Donald Stoner, 37, was arrested by federal officers for using court records to commit identity theft. Stoner gathered personally identifying information—names, Social Security numbers and driver’s license numbers–from more than 100 DUI defendants and used it to set up fraudulent bank accounts and steal more than $27,000 in payday loans.
Stoner specifically targeted those who paid their court-ordered fines all at once instead of in installments, and who hired private attorneys instead of using the services of public defenders.
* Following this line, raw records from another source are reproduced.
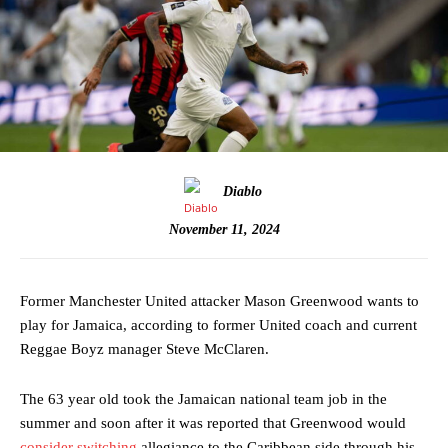
Diablo
November 11, 2024
Former Manchester United attacker Mason Greenwood wants to
play for Jamaica, according to former United coach and current
Reggae Boyz manager Steve McClaren.
The 63 year old took the Jamaican national team job in the
summer and soon after it was reported that Greenwood would
consider switching
allegiance to the Caribbean side through his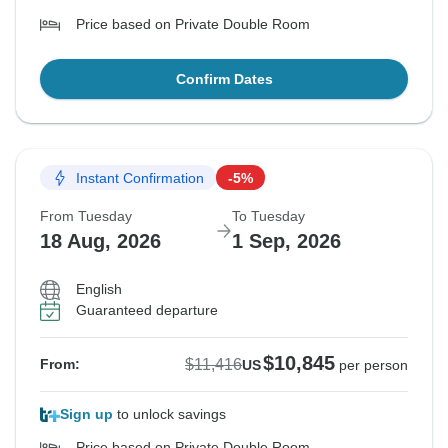
Price based on Private Double Room
Confirm Dates
Instant Confirmation
-5%
From Tuesday
To Tuesday
18 Aug, 2026
1 Sep, 2026
English
Guaranteed departure
$10,845
$11,416
From:
US
per person
Sign up
to unlock savings
Price based on Private Double Room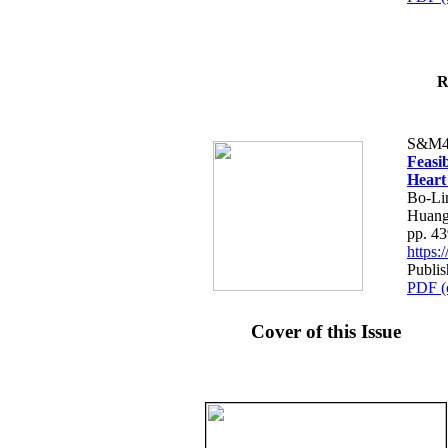
R
S&M4
Feasib
Heart
Bo-Li
Huang
pp. 4
https
Publis
PDF (
Cover of this Issue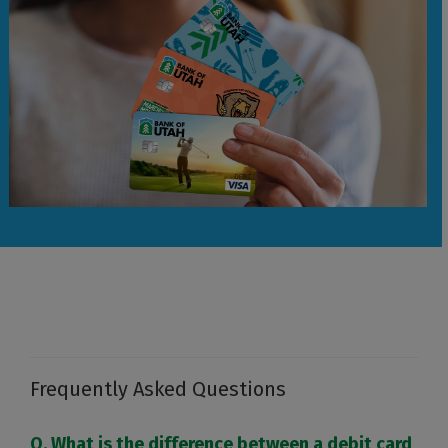
Frequently Asked Questions
Q. What is the difference between a debit card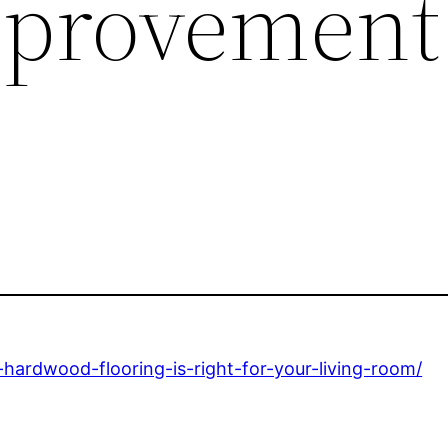
provement
ardwood-flooring-is-right-for-your-living-room/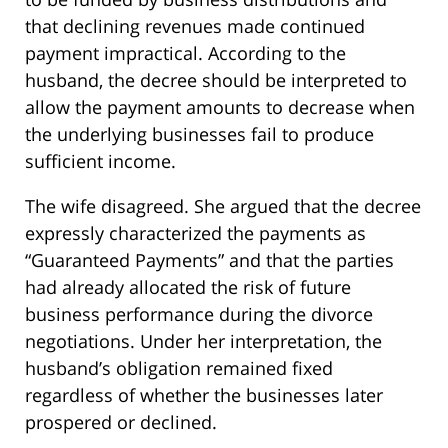
that declining revenues made continued
payment impractical. According to the
husband, the decree should be interpreted to
allow the payment amounts to decrease when
the underlying businesses fail to produce
sufficient income.
The wife disagreed. She argued that the decree
expressly characterized the payments as
“Guaranteed Payments” and that the parties
had already allocated the risk of future
business performance during the divorce
negotiations. Under her interpretation, the
husband’s obligation remained fixed
regardless of whether the businesses later
prospered or declined.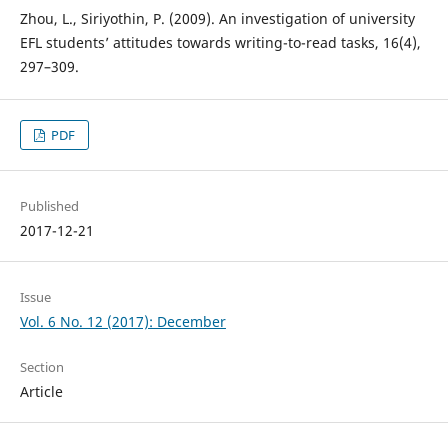
Zhou, L., Siriyothin, P. (2009). An investigation of university
EFL students’ attitudes towards writing-to-read tasks, 16(4),
297–309.
PDF
Published
2017-12-21
Issue
Vol. 6 No. 12 (2017): December
Section
Article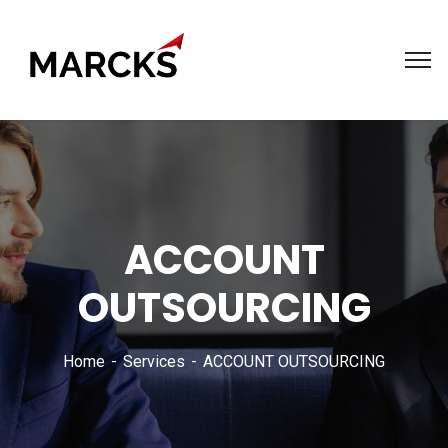
ACCOUNT
OUTSOURCING
Home
Services
ACCOUNT OUTSOURCING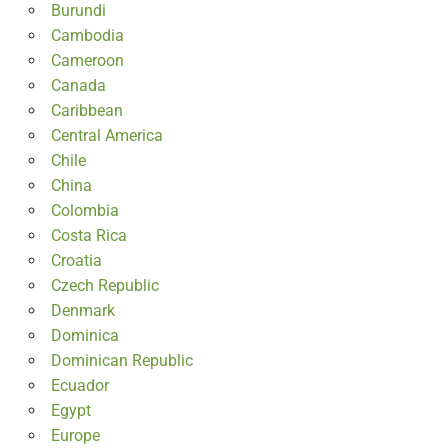
Burundi
Cambodia
Cameroon
Canada
Caribbean
Central America
Chile
China
Colombia
Costa Rica
Croatia
Czech Republic
Denmark
Dominica
Dominican Republic
Ecuador
Egypt
Europe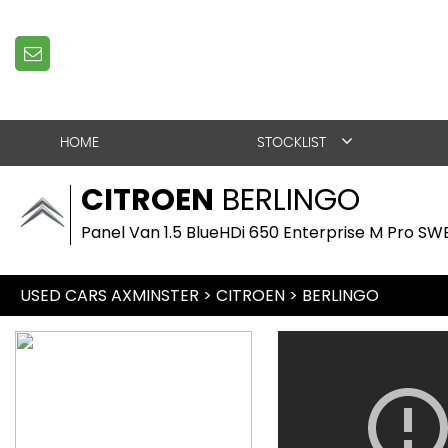
HOME
STOCKLIST
CITROEN
BERLINGO
Panel Van 1.5 BlueHDi 650 Enterprise M Pro SWB
USED CARS AXMINSTER
>
CITROEN
> BERLINGO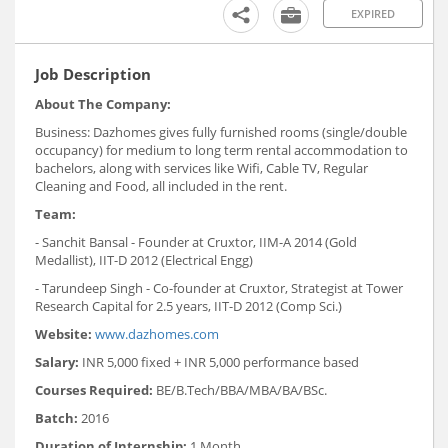
EXPIRED
Job Description
About The Company:
Business: Dazhomes gives fully furnished rooms (single/double
occupancy) for medium to long term rental accommodation to
bachelors, along with services like Wifi, Cable TV, Regular
Cleaning and Food, all included in the rent.
Team:
- Sanchit Bansal - Founder at Cruxtor, IIM-A 2014 (Gold
Medallist), IIT-D 2012 (Electrical Engg)
- Tarundeep Singh - Co-founder at Cruxtor, Strategist at Tower
Research Capital for 2.5 years, IIT-D 2012 (Comp Sci.)
Website:
www.dazhomes.com
Salary:
INR 5,000 fixed + INR 5,000 performance based
Courses Required:
BE/B.Tech/BBA/MBA/BA/BSc.
Batch:
2016
Duration of Internship:
1 Month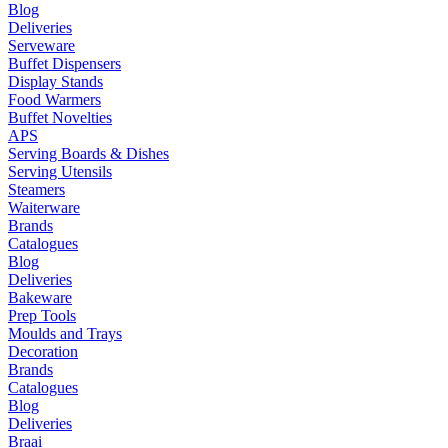
Blog
Deliveries
Serveware
Buffet Dispensers
Display Stands
Food Warmers
Buffet Novelties
APS
Serving Boards & Dishes
Serving Utensils
Steamers
Waiterware
Brands
Catalogues
Blog
Deliveries
Bakeware
Prep Tools
Moulds and Trays
Decoration
Brands
Catalogues
Blog
Deliveries
Braai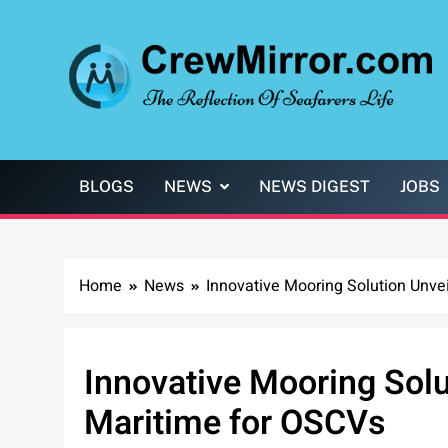
Skip
to
content
CrewMirror.com
The Reflection of Seafarers Life
BLOGS
NEWS
NEWS DIGEST
JOBS
Home
News
Innovative Mooring Solution Unve
Innovative Mooring Sol
Maritime for OSCVs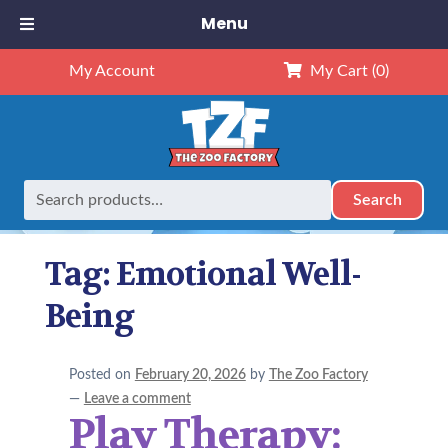
Menu
My Account
My Cart
(0)
Search
Search
Home
Posts tagged “Emotional Well-Being”
for:
Tag:
Emotional Well-
Being
Posted on
February 20, 2026
by
The Zoo Factory
—
Leave a comment
Play Therapy: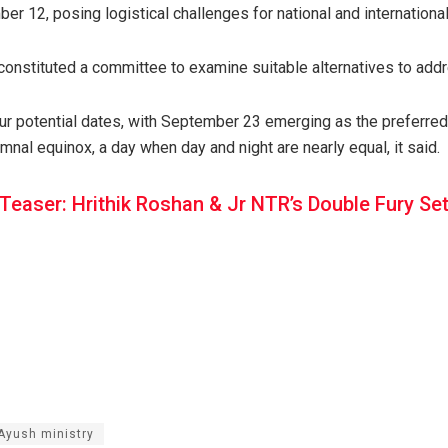
 12, posing logistical challenges for national and international
constituted a committee to examine suitable alternatives to addr
r potential dates, with September 23 emerging as the preferred c
mnal equinox, a day when day and night are nearly equal, it said.
Teaser: Hrithik Roshan & Jr NTR’s Double Fury Set
Ayush ministry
By doing so, he narrowed the pool to victims he thought were more likely to have good credit.
Since Stoner’s arrest, the U.S. Attorney’s office in Harrisburg, PA. asked the York County Clerk of Courts, Don O’Shell, to redact personally identifying information from public documents.
O’Shell replied saying there is no legal requirement that the information be redacted, and that it would be impossible to do manually redact millions of records from so many departments and locations.
Software is available to automatically redact the information, but would cost roughly $60,500 in the first year, O’Shell said.
Besides the expense of protecting the defendants’ information, many law enforcement and court workers consider protecting defendants’ from identity theft a low priority.
“This should be one more reminder to the citizens out there not to run afoul of the law,” O’Shell said. “It’s one more reason not to drink and drive.”